At present, the rapid technical development in markets such as cellphones, laptops, digital cameras, industrial cordless tools, back up power, military and medical applications increased the demand for batteries that provide maximum power and longer run times.

"Today's power hungry electronic devices require a next-generation battery to provide additional runtime while simultaneously maintaining a lightweight and small format," said Sara Bradford, Frost & Sullivan research director. "While chemistries on the market are sufficient for general operating, they are quickly becoming challenged by the demand for longer runtimes. Additionally, many industrial applications require a more robust and safe power system."

According to the report, the battery market is fast approaching maturity; hence, the need for continuous R&D to maintain stability in demand and revenues.

Strong competition is motivating manufacturers to undertake product differentiation within the battery market or introduce a new chemistry. Battery chemistries such as alkaline, NiMH, NiCaD, lead acid, lithium primary and secondary batteries, have been found suitable for portable products and stationary power.

Alternative power sources
Meanwhile, market participants are exploring alternative power sources such as fuel cells, ultracapacitors and flywheels, which could offer a better option than today's conventional battery chemistries.
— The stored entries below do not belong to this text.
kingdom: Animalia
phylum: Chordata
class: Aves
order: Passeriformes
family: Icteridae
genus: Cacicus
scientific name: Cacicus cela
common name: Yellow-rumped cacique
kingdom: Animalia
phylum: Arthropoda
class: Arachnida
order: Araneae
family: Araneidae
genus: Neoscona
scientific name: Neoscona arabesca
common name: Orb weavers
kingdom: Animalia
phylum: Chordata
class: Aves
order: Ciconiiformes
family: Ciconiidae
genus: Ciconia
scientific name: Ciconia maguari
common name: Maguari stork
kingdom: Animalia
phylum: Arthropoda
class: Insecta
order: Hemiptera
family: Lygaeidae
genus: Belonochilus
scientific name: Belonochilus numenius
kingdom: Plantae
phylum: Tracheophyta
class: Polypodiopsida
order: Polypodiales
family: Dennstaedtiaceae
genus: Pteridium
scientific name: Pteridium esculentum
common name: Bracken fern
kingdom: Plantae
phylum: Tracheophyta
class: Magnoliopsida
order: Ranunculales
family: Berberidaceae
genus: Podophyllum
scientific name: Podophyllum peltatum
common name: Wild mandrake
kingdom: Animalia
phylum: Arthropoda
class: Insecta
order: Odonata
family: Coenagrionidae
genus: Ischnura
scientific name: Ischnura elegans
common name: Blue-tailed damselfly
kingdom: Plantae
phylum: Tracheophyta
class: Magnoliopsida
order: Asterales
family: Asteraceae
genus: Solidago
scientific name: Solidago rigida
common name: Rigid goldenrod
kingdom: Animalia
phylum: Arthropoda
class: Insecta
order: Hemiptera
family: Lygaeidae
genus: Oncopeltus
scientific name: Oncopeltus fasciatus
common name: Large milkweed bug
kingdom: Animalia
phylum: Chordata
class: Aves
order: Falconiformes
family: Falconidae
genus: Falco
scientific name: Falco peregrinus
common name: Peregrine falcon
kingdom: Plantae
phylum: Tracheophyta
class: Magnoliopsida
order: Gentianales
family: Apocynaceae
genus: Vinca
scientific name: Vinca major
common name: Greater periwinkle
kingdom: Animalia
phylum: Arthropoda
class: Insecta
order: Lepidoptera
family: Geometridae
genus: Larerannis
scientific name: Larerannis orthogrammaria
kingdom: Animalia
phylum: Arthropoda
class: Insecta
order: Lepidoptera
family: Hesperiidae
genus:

However, these alternatives will be commercially available in 2010 and beyond. Presently, manufacturers are investing time and resources into next-generation chemistries that can potentially bridge the performance between today's conventional battery chemistries and future alternative technologies.

Frost & Sullivan also noted that any limits on raw materials will challenge the emerging battery market. New suppliers need to be established because existing suppliers require an expanded output for raw materials and component to meet the growth demands for emerging batteries.

"Raw materials play a crucial role for the battery industry and any shortages or delays in obtaining these materials can delay emerging technology commercialization," said Bradford. "The delays could impact the market negatively and/or curtail the actual technology development altogether, depending on the severity."